→ Given exercise 1:
In the passage about Paul's conduct among Jews and Gentiles, why did Paul have Timothy circumcised?
→ Given exercise 2:
Reproduce the passage about Paul's conduct among Jews and Gentiles word for word, from "After this example" up to and including "whom they labor.".

→ Source document:
Positively what the Paul means when he writes, "to the Jews became I as a Jew," is that when he labored and lived among the Jews, he lived as a Jew. In matters indifferent (adiaphora) Paul observed Jewish custom. The apostle taught in the Jewish synagogues every time he had opportunity. Upon occasion he went to the temple in Jerusalem. Paul preached Christ out of the Old Testament Scriptures. In matters of food and drink, circumcision, etc., Paul lived as a Jew. Though he was free to eat whatever meat he wished, Paul abstained from eating that which according to Levitical law was unclean. According to Acts 16 Paul had Timothy (son of a Greek father and Jewish mother) circumcised so as to give no offense to the Jews. On the other hand, because of false brethren who insisted on the necessity of circumcision, the apostle refused to compel Titus to be circumcised. Over this issue Paul had to "withstand Peter to his face" (Gal. 2:11-21). In this way the apostle took great care not to offend the Jews, "his kinsmen according to the flesh."

Paul's purpose in conducting himself in this manner among the Jews was, "in order that I might gain the Jews, i.e., them who are under the law." The verb "gain" must be taken in the sense of "save." The apostle desires the salvation of those to whom God sends him to preach the blessed gospel.

After this example missionaries must conduct themselves. In matters indifferent, in customs not forbidden by the Word of God, they must live as those among whom they are preaching and teaching. They must give no unnecessary offense. They must do this in order that they might gain them among whom they labor.

Paul continues, "To the ones outside of the law as outside of the law, (being not outside of the law of God, but in the law of Christ) in order that I might gain them who are outside of the law" (translation mine, RDD). By "the ones outside of the law" the apostle means non-Jews, i.e., Gentiles. By "law," as noted above, the apostle does not mean the moral law, but the civil and ceremonial laws of Israel. This is why Paul hastens to add, "being not without law to God but under law to Christ." The apostle was certainly under (or, more correctly, "in") the law to Christ. Paul was no libertine or antinomian. He understood his obligation to love God and his neighbor. The apostle struggled with this every day of his life (cf. Rom. 7:18-25). As one redeemed in Christ who is the end of the law for righteousness to everyone who believes, the apostle was in the law to Christ. Christ had made him free from the law of sin and death. By the grace of God in Jesus the apostle was free to love God and his neighbor. This gospel of the grace of God in Christ is what the apostle preached and lived. For the sake of the gospel of sovereign grace Paul purposed to offend no one.

When, therefore, the apostle preached and lived among the Gentiles (those outside of the civil and ceremonial laws), he was at pains not to conform to Jewish civil and ceremonial law. Paul refused to act and live as a Jew when he labored among the Gentiles. He refused as well to insist that the Gentiles conform to Jewish traditions and practices. In fact, as noted above, Paul even rebuked Peter for doing this (Gal. 2:11-21). In all matters indifferent the apostle lived as a Gentile, i.e., as a non-Jew. In all of this, however, he never compromised with the idolatry and ungodly philosophies of the heathen. These Paul condemned sharply. Not once did the apostle make concessions to the false religions of the day. Even when he found himself among the intellectual, philosophical, and religious elite in Athens, Paul did not hesitate to point out the foolishness of their idolatry and superstition. With neither shame nor compromise the apostle preached the sovereign God who is revealed in the crucified, resurrected Lord Jesus Christ.

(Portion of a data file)

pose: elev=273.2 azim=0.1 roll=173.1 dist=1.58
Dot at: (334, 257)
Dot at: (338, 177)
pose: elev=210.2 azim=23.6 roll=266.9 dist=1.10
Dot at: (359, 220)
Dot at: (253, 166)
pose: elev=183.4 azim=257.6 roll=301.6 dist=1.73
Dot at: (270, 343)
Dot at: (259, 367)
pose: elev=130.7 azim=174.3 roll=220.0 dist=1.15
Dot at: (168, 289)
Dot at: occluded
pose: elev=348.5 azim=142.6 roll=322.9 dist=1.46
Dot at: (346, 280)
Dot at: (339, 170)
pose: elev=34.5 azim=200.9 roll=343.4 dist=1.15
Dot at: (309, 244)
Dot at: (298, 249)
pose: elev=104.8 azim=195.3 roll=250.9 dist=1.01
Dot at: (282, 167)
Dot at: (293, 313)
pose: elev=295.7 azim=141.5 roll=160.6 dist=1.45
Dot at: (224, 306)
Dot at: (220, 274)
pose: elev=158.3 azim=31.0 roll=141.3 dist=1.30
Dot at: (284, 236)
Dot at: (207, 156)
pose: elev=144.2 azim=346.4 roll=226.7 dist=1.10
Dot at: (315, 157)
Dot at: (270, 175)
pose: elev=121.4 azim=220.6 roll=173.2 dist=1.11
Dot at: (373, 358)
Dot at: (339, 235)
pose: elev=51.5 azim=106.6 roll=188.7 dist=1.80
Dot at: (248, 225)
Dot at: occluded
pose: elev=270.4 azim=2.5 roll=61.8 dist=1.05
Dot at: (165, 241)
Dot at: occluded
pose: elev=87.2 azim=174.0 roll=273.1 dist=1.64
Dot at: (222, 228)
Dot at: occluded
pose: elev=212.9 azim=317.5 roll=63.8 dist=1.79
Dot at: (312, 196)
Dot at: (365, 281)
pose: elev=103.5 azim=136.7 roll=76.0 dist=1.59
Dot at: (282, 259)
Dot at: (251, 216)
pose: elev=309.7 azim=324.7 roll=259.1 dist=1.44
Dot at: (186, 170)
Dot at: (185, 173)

→ Task answer 1:
He had Timothy circumcised to give no offense to the Jews.

→ Task answer 2:
After this example missionaries must conduct themselves. In matters indifferent, in customs not forbidden by the Word of God, they must live as those among whom they are preaching and teaching. They must give no unnecessary offense. They must do this in order that they might gain them among whom they labor.